▶ _TASK INSTRUCTIONS_
Reproduce verbatim the stretch of data from the line containing "escolar en España" through the line containing "razie bez promu na", both lines included, omitting the pictures from your answer.
---------- DATASET EXCERPTS ----------
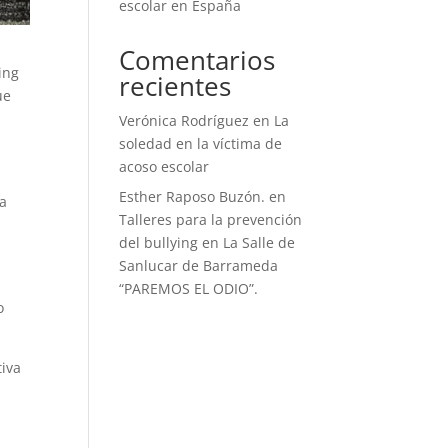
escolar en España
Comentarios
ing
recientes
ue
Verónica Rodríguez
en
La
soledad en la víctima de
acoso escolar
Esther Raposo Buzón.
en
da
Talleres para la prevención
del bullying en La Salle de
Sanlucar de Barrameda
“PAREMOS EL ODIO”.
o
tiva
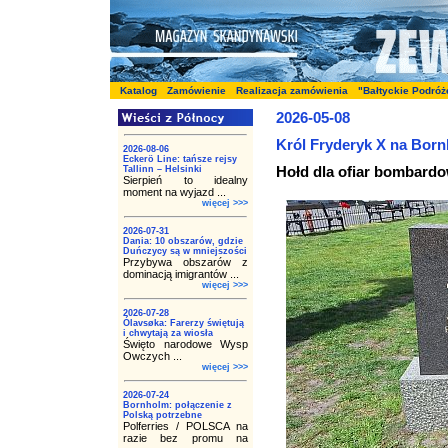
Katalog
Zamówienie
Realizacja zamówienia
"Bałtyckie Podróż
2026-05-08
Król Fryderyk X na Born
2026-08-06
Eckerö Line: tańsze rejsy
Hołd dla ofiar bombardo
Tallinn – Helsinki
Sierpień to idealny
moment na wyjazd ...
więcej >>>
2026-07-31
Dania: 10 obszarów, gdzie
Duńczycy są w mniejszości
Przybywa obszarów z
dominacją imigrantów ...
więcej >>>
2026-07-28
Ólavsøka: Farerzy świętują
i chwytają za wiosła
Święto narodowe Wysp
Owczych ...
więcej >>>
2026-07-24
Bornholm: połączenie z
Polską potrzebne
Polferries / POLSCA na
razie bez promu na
----------
---------- DATASET EXCERPTS ----------
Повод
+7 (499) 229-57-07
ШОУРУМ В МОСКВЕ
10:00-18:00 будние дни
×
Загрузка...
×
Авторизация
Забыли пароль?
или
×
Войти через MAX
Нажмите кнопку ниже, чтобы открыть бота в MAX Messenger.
----------
▶ _EXERCISE ANSWER_
escolar en España
Comentarios
ing
recientes
ue
Verónica Rodríguez
en
La
soledad en la víctima de
acoso escolar
Esther Raposo Buzón.
en
da
Talleres para la prevención
del bullying en La Salle de
Sanlucar de Barrameda
“PAREMOS EL ODIO”.
o
tiva
Katalog
Zamówienie
Realizacja zamówienia
"Bałtyckie Podróż
2026-05-08
Król Fryderyk X na Born
2026-08-06
Eckerö Line: tańsze rejsy
Hołd dla ofiar bombardo
Tallinn – Helsinki
Sierpień to idealny
moment na wyjazd ...
więcej >>>
2026-07-31
Dania: 10 obszarów, gdzie
Duńczycy są w mniejszości
Przybywa obszarów z
dominacją imigrantów ...
więcej >>>
2026-07-28
Ólavsøka: Farerzy świętują
i chwytają za wiosła
Święto narodowe Wysp
Owczych ...
więcej >>>
2026-07-24
Bornholm: połączenie z
Polską potrzebne
Polferries / POLSCA na
razie bez promu na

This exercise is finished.